The Fossil Box is an interactive installation that makes fossils, habitats, and geological timescales tangible through physical and digital elements. Visitors pull out wooden cards to discover content, explore materials by touch, and access digital extensions through QR codes.
The project combines tactile interaction with clear guidance and creates an accessible entry point to scientific content.
Overview
Research and Objective
Early research synthesis and concept framing
Research: Each team member researched different organisms (mammoth, ammonite, Archaeopteryx, fern) using consistent categories: time period, habitat, characteristics, and significance. We gathered and compared this information on mind maps before finalizing our selection.
Objective: Our key goal was to create a multi-layered, multisensory learning experience for visitors, making a topic that is inherently difficult to grasp due to its vast timescale feel immediate, tangible, and engaging.

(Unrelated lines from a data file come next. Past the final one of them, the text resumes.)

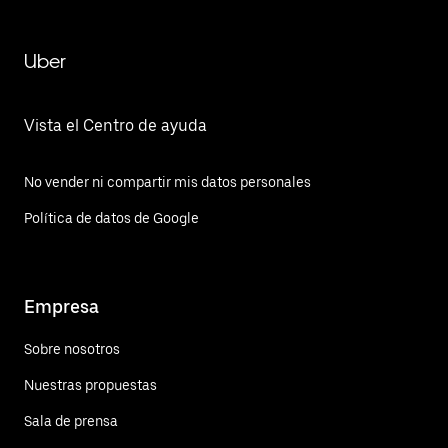
Uber
Vista el Centro de ayuda
No vender ni compartir mis datos personales
Política de datos de Google
Empresa
Sobre nosotros
Nuestras propuestas
Sala de prensa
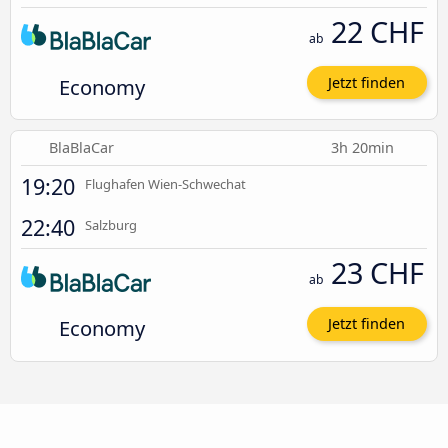
22 CHF
ab
Economy
Jetzt finden
BlaBlaCar
3h 20min
19:20
Flughafen Wien-Schwechat
22:40
Salzburg
23 CHF
ab
Economy
Jetzt finden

We achieved this through diverse approaches tailored to different learning aspects, connecting sight, touch, and digital content while enabling self-directed exploration without rigid sequences and building a physical-digital bridge through QR codes that link tangible objects with interactive media.

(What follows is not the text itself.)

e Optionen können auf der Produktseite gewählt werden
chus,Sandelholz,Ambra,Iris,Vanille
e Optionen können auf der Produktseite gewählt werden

Knowledge is not just conveyed; it is constructed as an experience, step-by-step, playfully, and at each visitor's own pace.
Process
Structure and Implementation
From sketches and prototypes to the final Fossil Box architecture
Before finalizing form, we defined clear process goals: make geological timescales understandable, keep interaction self-directed, and ensure every content layer could be accessed through more than one sensory channel.
Another predefined objective was feasibility under real exhibition conditions. The concept had to be robust, intuitive for first-time users, and structured so that physical interaction, visual guidance, and digital deep dives supported one another instead of competing.

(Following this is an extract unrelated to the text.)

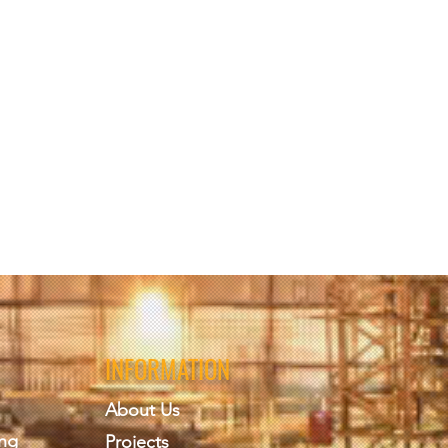
INFORMATION
About Us
ing
Projects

A core challenge in this phase was preserving complexity without overloading visitors. We therefore treated clarity and accessibility as fixed success criteria for every decision.
Outcome
Physical Build, Tactile Learning, and Digital Extension
1. Build: The box consists of a wooden drawer base, pull-out information cards, LED feedback with reed-switch triggers, and a structured top layer designed for open exploration rather than step-by-step guidance.
Box architecture with drawer mechanics and non-linear, self-directed handling
Final assembled build with integrated physical interaction layers
2. Tactile components: The 3D-printed fossils are arranged chronologically by age: the oldest specimen (fern, left) is placed at the lowest stratigraphic level, while the youngest (mammoth, right) sits highest within the fossil-bearing layers, above the other three species. In addition, habitat references and touchable species-specific materials such as fur, feathers, leaves, and shells are provided so visitors can experience each organism up close.
Chronological 3D fossil placement in foam for tactile comparison
Texture elements that make geological differences physically tangible
3. Digital component: QR codes connect each organism to Figma-animated Blender renderings that explain different fossilization processes, including permafrost, sedimentary, and terrestrial pathways. The arrangement groups each species' appearance, habitat, living environment, and fossilization process as one coherent visual unit.
QR-linked digital narratives with animated Blender-based fossilization sequences
Species-specific QR access points connecting physical cards to digital fossilization stories
Together, these layers create one coherent outcome: a robust installation that turns abstract deep-time knowledge into an interactive and memorable learning experience.